Publikace na Ústřední knihovna, 1. lékařská fakulta |
2012

Tento text není v aktuálním jazyce dostupný. Zobrazuje se verze "en".Abstrakt

Traumatic brain injury (TBI) triggers a series of reactions resulting in cytoskeletal-related changes varying between focal and diffuse injuries. Methods: The patients (n=38) were divided into group of diffuse axonal injuries (DAI, n=10) and focal (n=28) injuries.

Serum hyperphosphorylated neurofilaments (NF-H) and glial fibrillary acidic protein (GFAP) were measured by Biovendor immunoassay, and serum S-100B protein was measured by Cobas e411 (Roche) by immunoassay. Immunohistochemistry was performed with monoclonal antibodies (Chemicon, USA).

Results: The median serum S-100B concentration was higher in patients with focal mass lesions (1.72+-0.4 μg/l vs. 0.37+-0.1 μg/l, p<0,05) compared to patients with DAI during 10 days of hospitalisation. With respect to all patients, the highest peak of serum S-100B values (4.21+-1.1 μg/l) and GFAP (8.58+-2.4 μg/l) were found in expansive lesions.

The median serum NF-H was higher in DAI compared to focal TBI (0.625+-0.14 vs 0.139+-0.02 ng/l, p<0.05) during all 10 days after admission. Further, immunohistochemical investigation, in deceased patients with DAI , using NF-H antibody proved positive varicose and waving axons, and retraction balls.

Time-dependent profile of serum NF-H demonstrated the increase of values within 4th up to 10th day in both groups. Values ranged from 0.263 up to 1.325 ng/l in DAI, and from 0.103 up to 1.108 ng/l in focal injuries.

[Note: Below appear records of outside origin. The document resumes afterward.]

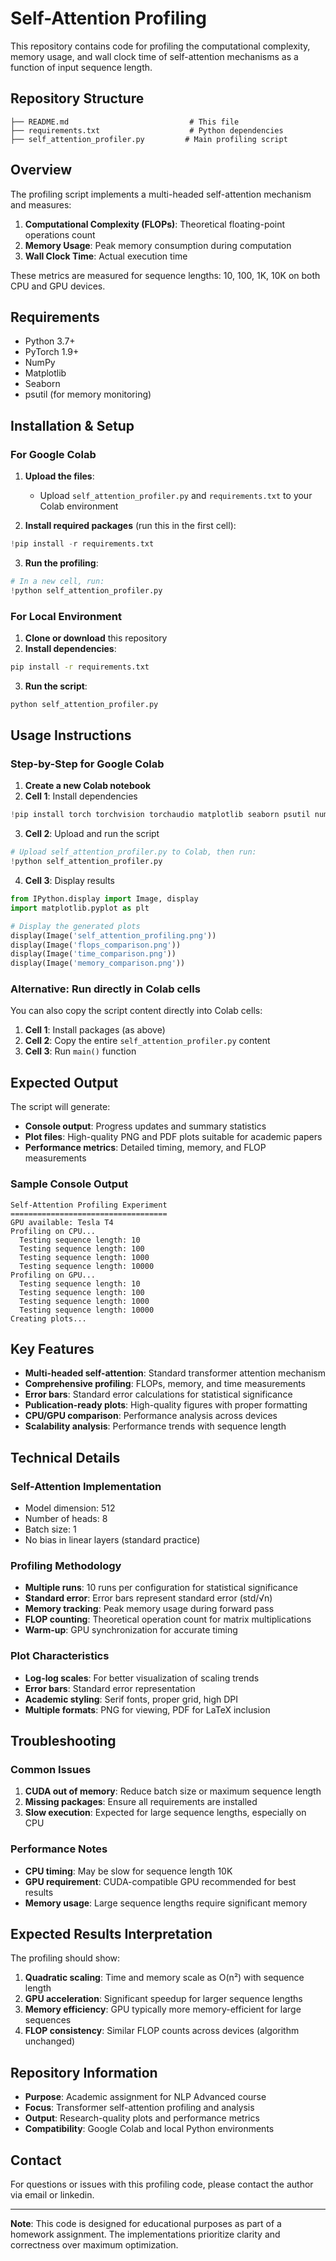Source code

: # Self-Attention Profiling

This repository contains code for profiling the computational complexity, memory usage, and wall clock time of self-attention mechanisms as a function of input sequence length.

## Repository Structure

```
├── README.md                           # This file
├── requirements.txt                    # Python dependencies
├── self_attention_profiler.py         # Main profiling script
```

## Overview

The profiling script implements a multi-headed self-attention mechanism and measures:

1. **Computational Complexity (FLOPs)**: Theoretical floating-point operations count
2. **Memory Usage**: Peak memory consumption during computation
3. **Wall Clock Time**: Actual execution time

These metrics are measured for sequence lengths: 10, 100, 1K, 10K on both CPU and GPU devices.

## Requirements

- Python 3.7+
- PyTorch 1.9+
- NumPy
- Matplotlib
- Seaborn
- psutil (for memory monitoring)

## Installation & Setup

### For Google Colab

1. **Upload the files**:

   - Upload `self_attention_profiler.py` and `requirements.txt` to your Colab environment

2. **Install required packages** (run this in the first cell):

```python
!pip install -r requirements.txt
```

3. **Run the profiling**:

```python
# In a new cell, run:
!python self_attention_profiler.py
```

### For Local Environment

1. **Clone or download** this repository
2. **Install dependencies**:

```bash
pip install -r requirements.txt
```

3. **Run the script**:

```bash
python self_attention_profiler.py
```

## Usage Instructions

### Step-by-Step for Google Colab

1. **Create a new Colab notebook**
2. **Cell 1**: Install dependencies

```python
!pip install torch torchvision torchaudio matplotlib seaborn psutil numpy
```

3. **Cell 2**: Upload and run the script

```python
# Upload self_attention_profiler.py to Colab, then run:
!python self_attention_profiler.py
```

4. **Cell 3**: Display results

```python
from IPython.display import Image, display
import matplotlib.pyplot as plt

# Display the generated plots
display(Image('self_attention_profiling.png'))
display(Image('flops_comparison.png'))
display(Image('time_comparison.png'))
display(Image('memory_comparison.png'))
```

### Alternative: Run directly in Colab cells

You can also copy the script content directly into Colab cells:

1. **Cell 1**: Install packages (as above)
2. **Cell 2**: Copy the entire `self_attention_profiler.py` content
3. **Cell 3**: Run `main()` function

## Expected Output

The script will generate:

- **Console output**: Progress updates and summary statistics
- **Plot files**: High-quality PNG and PDF plots suitable for academic papers
- **Performance metrics**: Detailed timing, memory, and FLOP measurements

### Sample Console Output

```
Self-Attention Profiling Experiment
===================================
GPU available: Tesla T4
Profiling on CPU...
  Testing sequence length: 10
  Testing sequence length: 100
  Testing sequence length: 1000
  Testing sequence length: 10000
Profiling on GPU...
  Testing sequence length: 10
  Testing sequence length: 100
  Testing sequence length: 1000
  Testing sequence length: 10000
Creating plots...
```

## Key Features

- **Multi-headed self-attention**: Standard transformer attention mechanism
- **Comprehensive profiling**: FLOPs, memory, and time measurements
- **Error bars**: Standard error calculations for statistical significance
- **Publication-ready plots**: High-quality figures with proper formatting
- **CPU/GPU comparison**: Performance analysis across devices
- **Scalability analysis**: Performance trends with sequence length

## Technical Details

### Self-Attention Implementation

- Model dimension: 512
- Number of heads: 8
- Batch size: 1
- No bias in linear layers (standard practice)

### Profiling Methodology

- **Multiple runs**: 10 runs per configuration for statistical significance
- **Standard error**: Error bars represent standard error (std/√n)
- **Memory tracking**: Peak memory usage during forward pass
- **FLOP counting**: Theoretical operation count for matrix multiplications
- **Warm-up**: GPU synchronization for accurate timing

### Plot Characteristics

- **Log-log scales**: For better visualization of scaling trends
- **Error bars**: Standard error representation
- **Academic styling**: Serif fonts, proper grid, high DPI
- **Multiple formats**: PNG for viewing, PDF for LaTeX inclusion

## Troubleshooting

### Common Issues

1. **CUDA out of memory**: Reduce batch size or maximum sequence length
2. **Missing packages**: Ensure all requirements are installed
3. **Slow execution**: Expected for large sequence lengths, especially on CPU

### Performance Notes

- **CPU timing**: May be slow for sequence length 10K
- **GPU requirement**: CUDA-compatible GPU recommended for best results
- **Memory usage**: Large sequence lengths require significant memory

## Expected Results Interpretation

The profiling should show:

1. **Quadratic scaling**: Time and memory scale as O(n²) with sequence length
2. **GPU acceleration**: Significant speedup for larger sequence lengths
3. **Memory efficiency**: GPU typically more memory-efficient for large sequences
4. **FLOP consistency**: Similar FLOP counts across devices (algorithm unchanged)

## Repository Information

- **Purpose**: Academic assignment for NLP Advanced course
- **Focus**: Transformer self-attention profiling and analysis
- **Output**: Research-quality plots and performance metrics
- **Compatibility**: Google Colab and local Python environments

## Contact

For questions or issues with this profiling code, please contact the author via email or linkedin.

---

**Note**: This code is designed for educational purposes as part of a homework assignment. The implementations prioritize clarity and correctness over maximum optimization.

Patients with expansive contusions had similar levels of serum NF-H as patients without expansive lesions. Immunohistochemistry of cytoskeletal proteins presented strong positive staining of vinculin, vimentin in vessels, GFAP, and S-100B in DAI compared to weak staining in expansive lesions.

Conclusion: The time-profile kinetics of all markers may reflect different types of pathophysiological changes of the BBB or axonal damage in focal and diffuse injuries.